The prison also held an assortment of city and state officials doing time on corruption charges, among them a one-time mayor of Atlantic City and a former head of the New Jersey State Highway Department, as well as a large complement of doctors and business executives convicted for variations on the theme of stealing money. For the untruths he told the Internal Revenue Service, Old Man Grossinger from the famous Catskill hotel family was there working as a gardener, tending the rose beds outside the warden's office and complaining to George that he'd offered to pay the money back but that the government would rather see him die in prison.

*   *   *

During their first two weeks at Danbury inmates attended the prison's orientation program, which consisted of lectures by staff members for four hours every day. Among other objectives, the handbook said, the program was geared toward “helping inmates develop a positive and meaningful attitude toward institutional staff.… During this phase, the inmate is encouraged to take an active and realistic part in his program planning. He should express his needs as he sees them.”

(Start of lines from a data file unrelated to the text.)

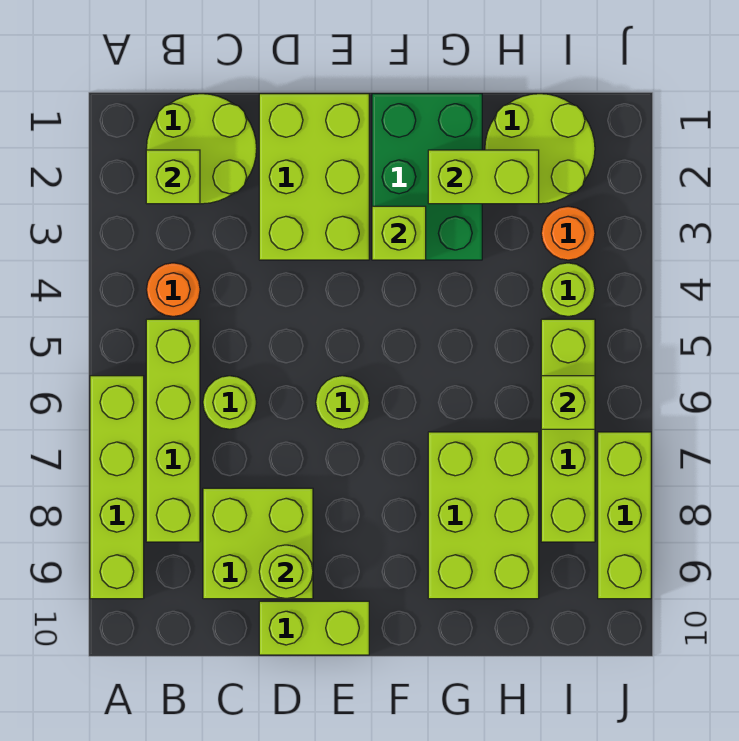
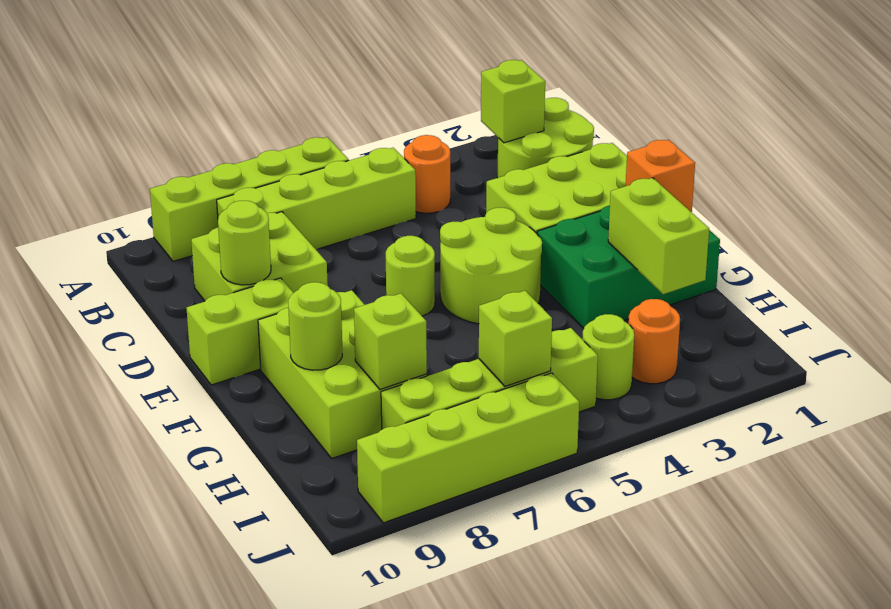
lime round brick C6 level 1 -> lime round brick G9 level 2
lime brick D10:E10 level 1 -> lime brick E9:E10 level 1
none -> orange brick F1 level 2
lime brick F3 level 2 -> lime brick H8 level 2
lime brick G7:H9 level 1 -> lime brick F8:H9 level 1
lime round brick H1:I2 level 1 -> lime round brick E4:F5 level 1
lime brick J7:J9 level 1 -> lime brick J6:J9 level 1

The quality of an inmate's life in prison depends not on whatever he gets from the staff but on the bounty of one's fellow prisoners, who really run the institution. They operate the laundry, so they're the ones you see to get pants that fit right and a razor-crisp shirt. They run the kitchen and the dining room, so you go to them if you want a tender cut of meat, some special piquancy added to your spaghetti sauce, or a table over in the corner for you and your buddies. They do the clerical chores in the health service, so they're the ones who can provide you a day off from the work detail, on account of the terrible cold you have, the back acting up again, whatever. Two realities prison shares with the free world, however, are that there's no such thing as a free lunch, and altruism exists in pitifully short supply. On the other hand, inmates can nearly always be relied upon to deliver on what they promise, as long as they get something in return.

One of the most lucrative of the prison jobs was clerking in the warden's office. This was where the files were kept containing interesting facts about fellow inmates that held high value as articles of trade. The most salable piece of information was the name of a snitch—someone who had sold out a former acquaintance in exchange for easy time, and maybe not so much of it, in one of the less onerous prison settings (Danbury being a prime example), while the buddy he'd done in was languishing less happily, for a longer period, in some other institution. The identity of the snitch, and the nature of his helpfulness to the authorities, went for a high price at Danbury—payable in cigarettes, money, friendship, or favors. For example, Inmate A in Danbury has a good friend, Inmate B, doing hard time somewhere else. The two of them had a relationship on the outside, and will again someday. Inmate A would give a lot to find out the name of the fucker who turned his friend in.